Figure 3. Chronic pain conditions have common and specific local nodal degree changes.

Figure 3

(a) Cortical surface maps for difference in nodal degree across all groups for 10% link density analysis (whole-brain voxelwise ANCOVA with age and gender as covariates of no interest, f – zscore > 2.3, p < 0.01, FWE corrected using threshold – free cluster enhancement). (b) Cortical surface maps illustrate nodes that show differences between patients and our healthy controls for 10% link density analysis (Tukey post - hoc compared to healthy, 0070 < 0.05 FDR corrected). Red denotes significantly increased degree and blue denotes significantly decreased degree in CBP, CRPS and OA compared to healthy. (c) Brain slices show regions that exhibited common decreases (blue) and increases (red) in nodal degree in all patients compared to our healthy subjects (conjunction of statistical maps in Fig. 2b). Brain regions that showed decreased connections included SMA/mACC and right SPL and brain regions that showed significant increases included right TH and left HIP. Bar graphs show the corresponding mean ± s.e.m of nodal degree. (df) Brain regions that showed patient specific nodal degree changes for CBP, CRPS and OA compared to all other patient groups and healthy subjects (regions were determined using a conjunction analysis of relevant post-hoc comparisons, see Supplementary Fig. 5).

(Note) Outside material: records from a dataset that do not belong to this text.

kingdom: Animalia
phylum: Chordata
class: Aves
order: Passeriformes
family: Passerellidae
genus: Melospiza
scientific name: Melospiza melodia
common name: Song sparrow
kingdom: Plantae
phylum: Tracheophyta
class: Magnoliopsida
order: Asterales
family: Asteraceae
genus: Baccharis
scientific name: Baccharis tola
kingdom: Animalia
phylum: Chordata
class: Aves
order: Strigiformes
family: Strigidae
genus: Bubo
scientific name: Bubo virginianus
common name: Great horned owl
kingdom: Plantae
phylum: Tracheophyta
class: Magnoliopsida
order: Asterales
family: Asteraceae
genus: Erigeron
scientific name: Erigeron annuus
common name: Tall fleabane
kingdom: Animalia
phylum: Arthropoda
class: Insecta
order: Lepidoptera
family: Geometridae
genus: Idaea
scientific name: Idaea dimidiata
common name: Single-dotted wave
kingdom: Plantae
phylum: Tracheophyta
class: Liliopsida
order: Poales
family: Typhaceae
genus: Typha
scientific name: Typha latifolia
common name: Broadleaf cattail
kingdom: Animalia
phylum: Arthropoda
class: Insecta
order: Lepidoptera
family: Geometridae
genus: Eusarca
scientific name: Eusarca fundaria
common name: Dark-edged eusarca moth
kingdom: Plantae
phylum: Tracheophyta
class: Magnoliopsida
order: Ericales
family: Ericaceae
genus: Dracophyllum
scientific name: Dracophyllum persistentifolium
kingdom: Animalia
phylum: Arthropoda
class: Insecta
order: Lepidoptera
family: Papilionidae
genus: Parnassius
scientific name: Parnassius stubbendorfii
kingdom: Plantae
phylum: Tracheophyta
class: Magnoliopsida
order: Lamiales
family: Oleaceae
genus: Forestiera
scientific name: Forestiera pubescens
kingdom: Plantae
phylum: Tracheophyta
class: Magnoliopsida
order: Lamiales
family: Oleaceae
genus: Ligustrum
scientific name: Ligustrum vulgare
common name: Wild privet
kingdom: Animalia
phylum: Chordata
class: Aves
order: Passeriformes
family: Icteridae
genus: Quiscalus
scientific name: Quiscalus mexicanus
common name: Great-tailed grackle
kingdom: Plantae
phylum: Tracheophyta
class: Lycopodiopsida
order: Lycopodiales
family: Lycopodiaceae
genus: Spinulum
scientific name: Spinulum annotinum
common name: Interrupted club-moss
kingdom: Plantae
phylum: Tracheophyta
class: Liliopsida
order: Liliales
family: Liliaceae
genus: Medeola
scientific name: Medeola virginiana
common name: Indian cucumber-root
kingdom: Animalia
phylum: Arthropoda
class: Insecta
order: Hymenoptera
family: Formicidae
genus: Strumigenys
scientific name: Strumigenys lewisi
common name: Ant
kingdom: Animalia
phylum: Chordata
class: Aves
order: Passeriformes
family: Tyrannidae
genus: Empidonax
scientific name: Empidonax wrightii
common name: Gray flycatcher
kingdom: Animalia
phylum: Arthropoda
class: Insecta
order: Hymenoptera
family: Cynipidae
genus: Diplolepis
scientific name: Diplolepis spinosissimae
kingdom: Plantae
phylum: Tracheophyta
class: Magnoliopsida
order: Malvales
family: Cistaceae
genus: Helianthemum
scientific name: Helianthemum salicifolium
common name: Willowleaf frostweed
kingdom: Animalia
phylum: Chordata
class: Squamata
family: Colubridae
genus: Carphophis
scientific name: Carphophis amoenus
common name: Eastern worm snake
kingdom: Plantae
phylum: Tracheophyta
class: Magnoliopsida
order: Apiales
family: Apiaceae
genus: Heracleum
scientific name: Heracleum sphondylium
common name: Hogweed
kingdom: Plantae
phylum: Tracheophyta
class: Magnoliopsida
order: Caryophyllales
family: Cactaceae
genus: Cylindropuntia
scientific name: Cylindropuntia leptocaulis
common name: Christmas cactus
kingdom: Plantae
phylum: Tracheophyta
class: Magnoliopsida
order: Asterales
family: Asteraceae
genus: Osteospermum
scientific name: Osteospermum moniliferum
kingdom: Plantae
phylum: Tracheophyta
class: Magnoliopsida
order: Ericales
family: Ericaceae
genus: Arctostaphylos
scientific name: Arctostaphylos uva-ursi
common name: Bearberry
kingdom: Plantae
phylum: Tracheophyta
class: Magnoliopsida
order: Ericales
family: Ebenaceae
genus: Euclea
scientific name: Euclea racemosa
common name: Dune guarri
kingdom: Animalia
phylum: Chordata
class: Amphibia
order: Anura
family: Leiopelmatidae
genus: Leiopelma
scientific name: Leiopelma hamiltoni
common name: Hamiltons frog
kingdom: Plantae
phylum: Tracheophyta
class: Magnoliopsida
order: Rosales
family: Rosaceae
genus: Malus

CBP patients showed increased nodal degree in mPFC CRPS showed decreased nodal degree in dACC and increased nodal degree in PAG; OA patients exhibited decreased nodal degree in left S2. Bar graphs show the corresponding mean ± s.e.m of nodal degree. Dashed line represents the 99 percentile for degree counts in our healthy group. Coordinates and cluster sizes for all regions that showed nodal degree changes are listed in Supplementary Table 6.